Mr. Trump, who has been indicted four times and faces potential trials throughout 2024, also cast himself as a victim of unfair prosecutions and suggested that if elected again he could ask his attorney general to indict political opponents. He also said that he would “appoint a special task force to rapidly review the cases of every political prisoner who has been unjustly persecuted by the Biden administration.”

But the issue has not helped the governor with primary voters. In a New York Times poll at the end of July, Mr. Trump was favored over Mr. DeSantis in a hypothetical head-to-head race 70 percent to 25 percent among voters who strongly supported a six-week ban.

Mr. Trump’s appointment of the justices that overturned Roe continues to resonate. When Tony Perkins, the president of the Family Research Council, mentioned those appointments, the crowd burst into applause. “He has fought for the unborn in America,” Mr. Perkins said.

Mr. Trump, in a hushed tone, addressed the complex politics of abortion at length on Friday, noting that, “We had midterms and this was an issue.” Following the overturning of Roe, Republicans lost a number of key races in which Democrats ran heavily on the issue of abortion.

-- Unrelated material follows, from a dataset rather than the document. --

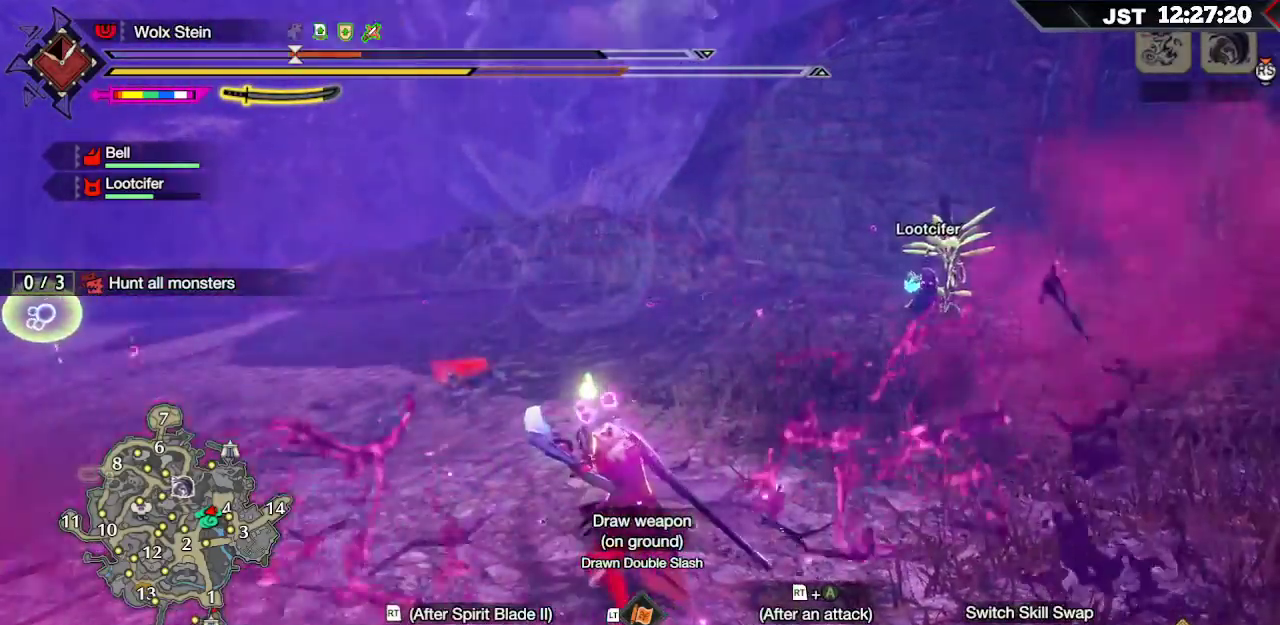
{"buttons": [], "left_stick": "up-left", "right_stick": "center", "events": [[83, "A", "down"], [233, "A", "up"]]}
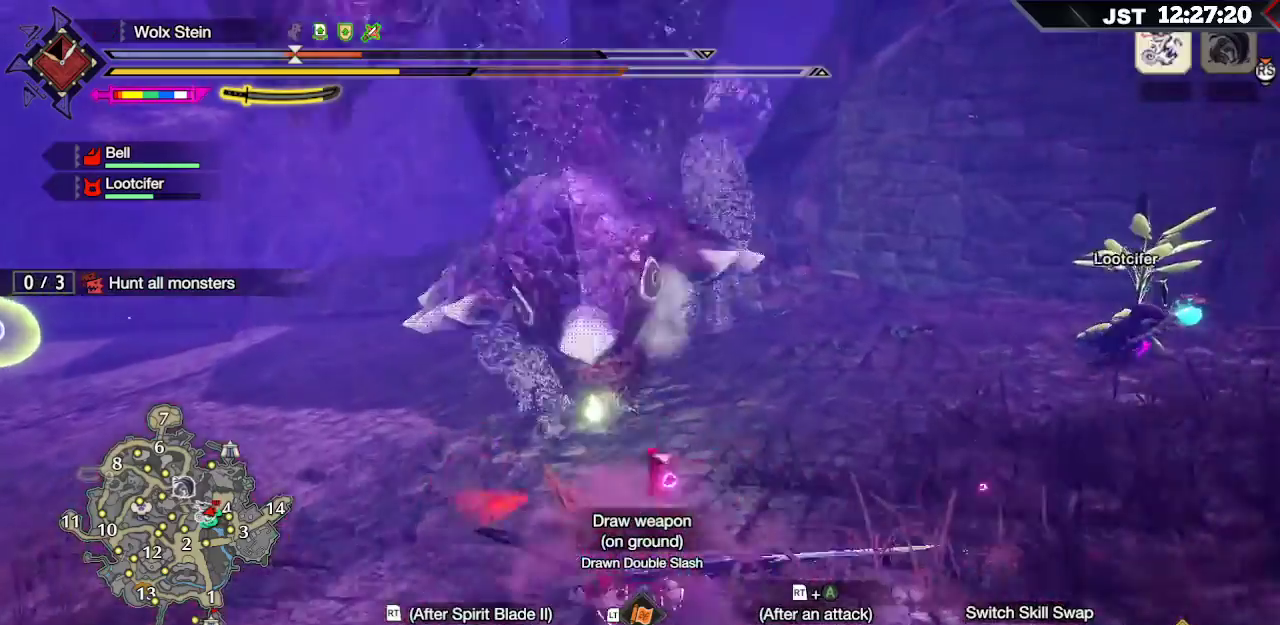
{"buttons": [], "left_stick": "left", "right_stick": "center", "events": [[167, "left_stick", "left"], [300, "A", "down"], [433, "A", "up"]]}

But Mr. Trump attempted to cast Democrats as the “radicals” on abortion but also warned about the need for Republicans to “speak about it correctly.” He added: “Many politicians who are pro-life do not know how to properly discuss a topic which is so important.”

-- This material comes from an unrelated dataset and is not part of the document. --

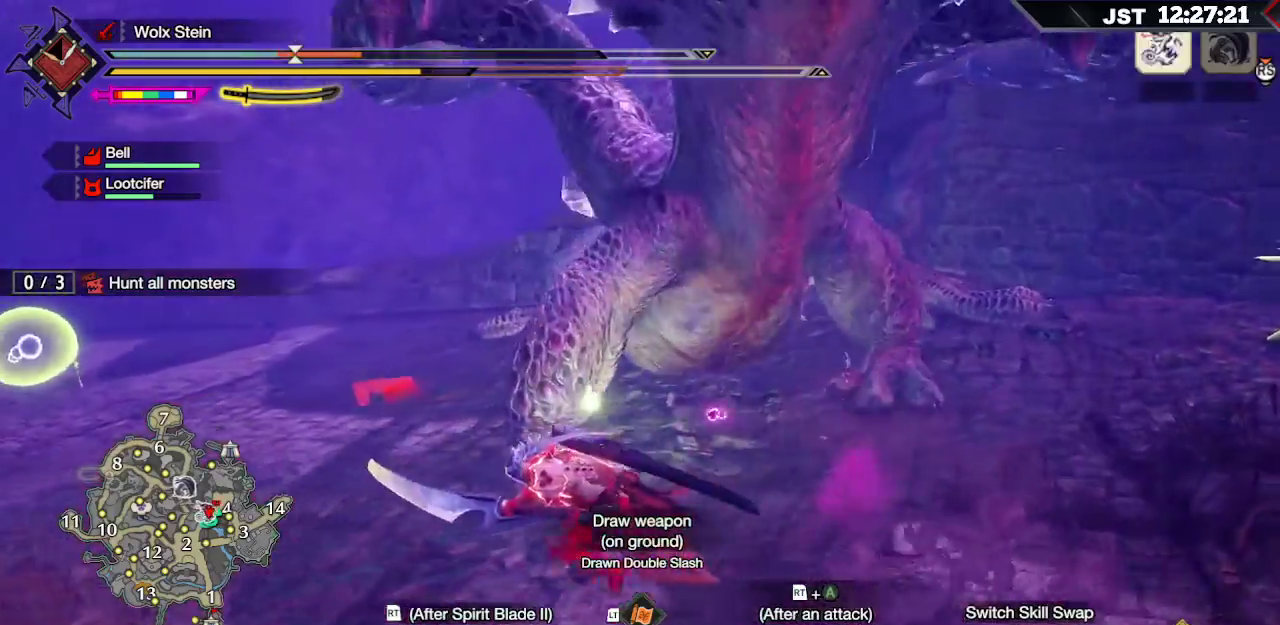
{"buttons": ["L1"], "left_stick": "left", "right_stick": "center", "events": [[283, "L1", "down"], [383, "right_stick", "up-left"], [450, "right_stick", "center"]]}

For Mr. DeSantis, the challenge of unseating Mr. Trump was apparent from the thunderous greeting for the former president by the two crowds and from the warm words of the leaders of the two groups.

After Mr. Trump ended his speech to the Concerned Women for America, Ms. Nance laid her hand on Mr. Trump and urged the crowd to join her in prayer: “Thank you God for giving us a president that was willing to do the hard thing to make America strong.”

She had not offered such an onstage prayer for Mr. DeSantis.